Lookup, conceptually, is very simple then. Once we have the insertion index (hash % size), we find the chunk that's a part of. Then we produce a few masks:

ctrlmask_t keep_mask = std::numeric_limits<ctrlmask_t>::max() << ctrlbyte_offset;
ctrlmask_t hit_mask = movemask_eq(ctrlchunk.as_simd(), h7(h)) & keep_mask;
ctrlmask_t empty_mask =
    movemask_eq(ctrlchunk.as_simd(), CtrlChunk::CTRL_EMPTY) & keep_mask;

First, to clear any confusion, bit indices start at the least-significant bit. The keep_mask is telling us to ignore the first few bits. Index 18 for example would require us to skip bits 0..=1, since there is no point probing those.

We use __builtin_ctz() to find the next offset to probe at. This compiles to a rep bsf string instruction... Since we're actually trying to produce a mask equal to the final high-bit, there are other bit-manipulation ways we can do this, and we spam __builtin_ctz() a lot. More to come on benchmarks with this.

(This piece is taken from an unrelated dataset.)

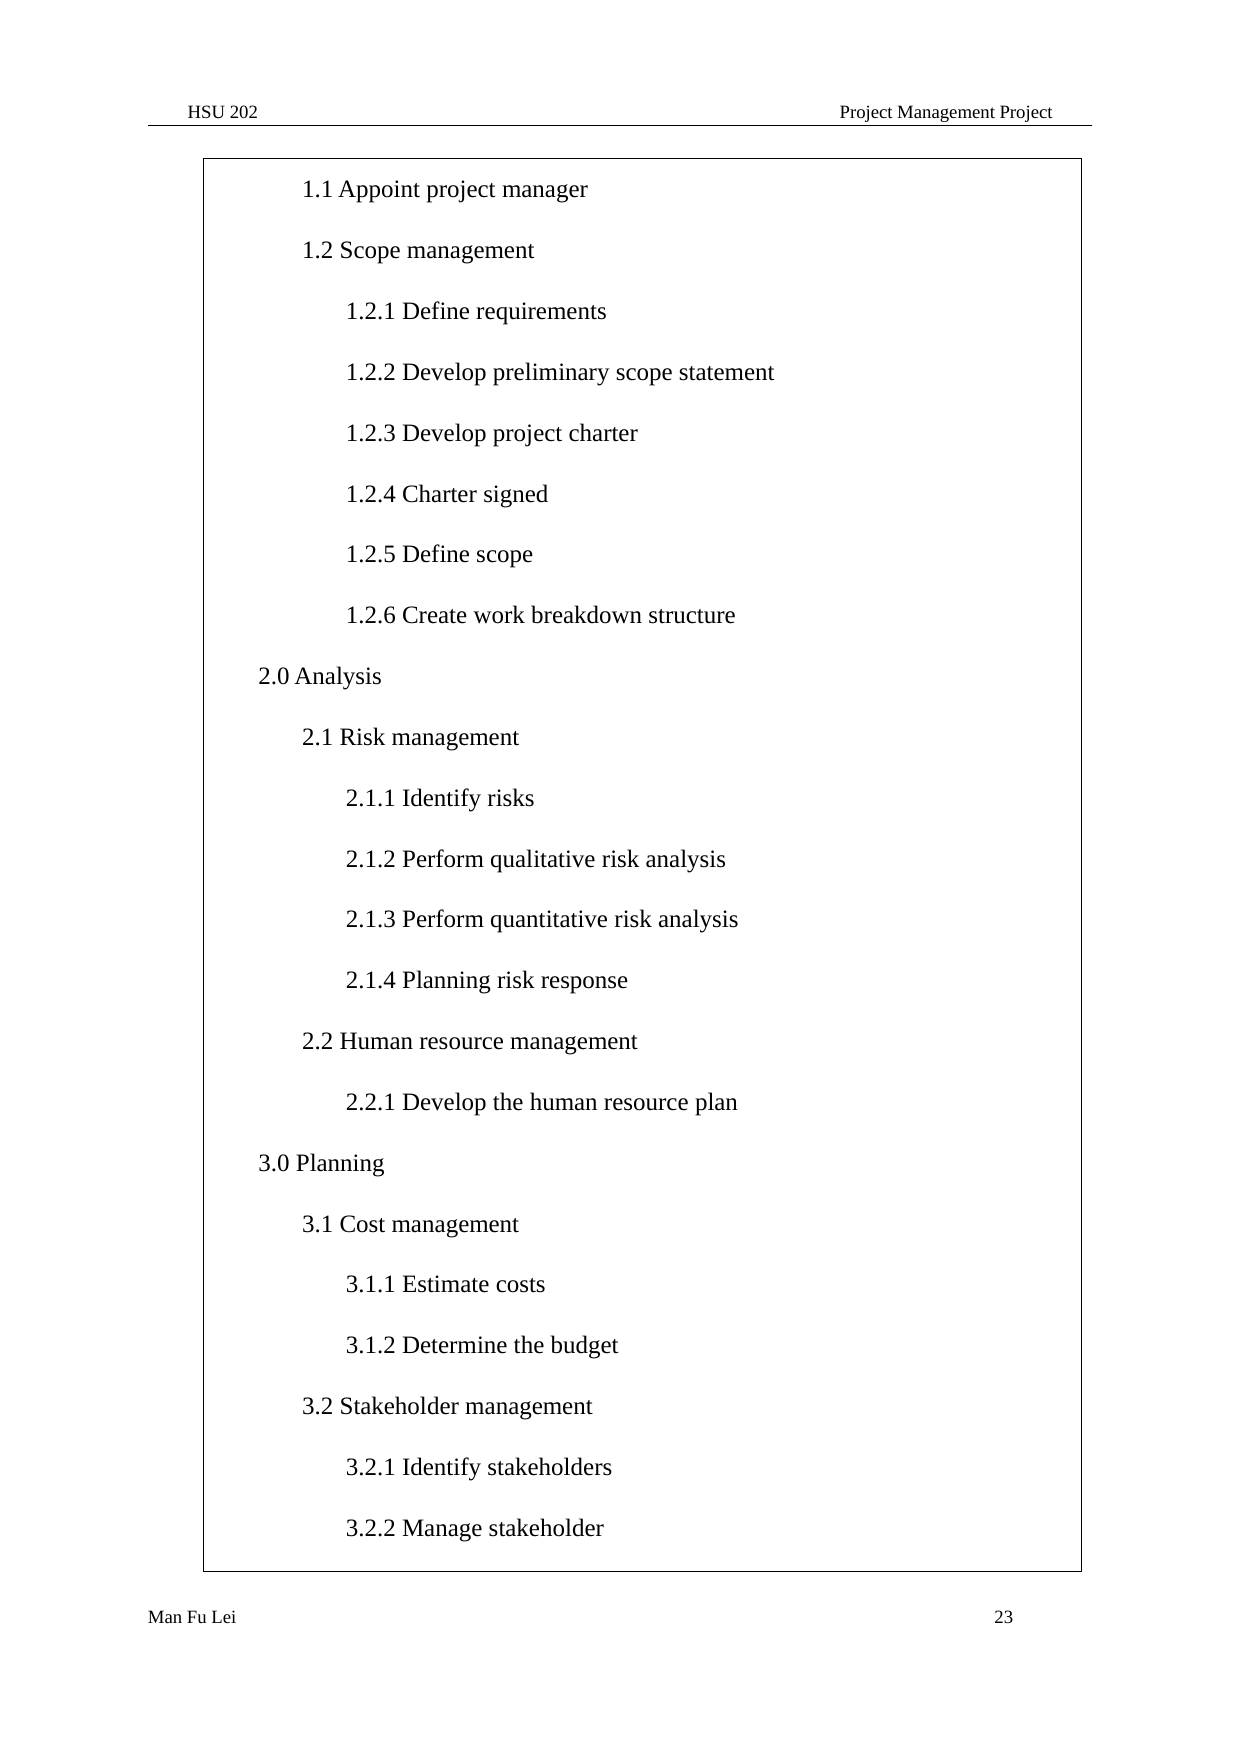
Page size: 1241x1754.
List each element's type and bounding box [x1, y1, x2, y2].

So, as you can imagine, we're essentially getting these chunk masks in order and consuming either the next empty entry or the next h7 hit and updating the masks as we go. Whenever we get an h7 hit, we go into the main Entry[] buffer and test full equality on the key. A type trait is added for how key equality should be computed, either first test the hash then the full key, or just test the keys right away. For a std::string, you could be better off testing the hash first, but again, I'd need to do some benchmarks to find out.

So how fast is it?

Not very. But, I think we can get this much, much faster. The next article will hopefully detail how I do that.

Graph of benchmarks

The graph shows a variety of different benchmarks (could do an interactive one, but I want to keep my website simple HTML). The Y-axis shows the number of operations we do for every 1 operation std::unordered_map does in the same benchmark.

Each benchmarks has a name, parameterized by some value N.

  • insert_in_order: Insert 0..N in order.
  • insert_randoms: Insert N random ints in order.
  • insert_2update_randoms: Insert N random ints in order, then update them all, then update them all again.
  • insert_in_order_xl_vals: insert_in_order, but with 512-byte types for the Val type.
  • insert_randoms_xl_vals: insert_randoms, but with 512-byte types for the Val type.

The benchmark I will be most focusing on is insert_2update_randoms, since it provides a pretty holistic judgement about the table. Right now, I get -13% to +17% performance vs std::unordered_map, which is fine, I guess. I'm not too worried about the XL vals benchmark, because you can always just put pointers to a buffer in your map instead. Across non-XL benchmarks we have an average speed buff of +37% over std::unordered_map, which I'm pretty happy about.

The map is also tested against an oracle on a series of a billion random operations. I also did that thing where you change values across the code by 1 in a bunch of spots and see if the oracle fails and it does everywhere I tried, so I'm confident these results aren't bogus no-ops (not that they're good enough to suggest that).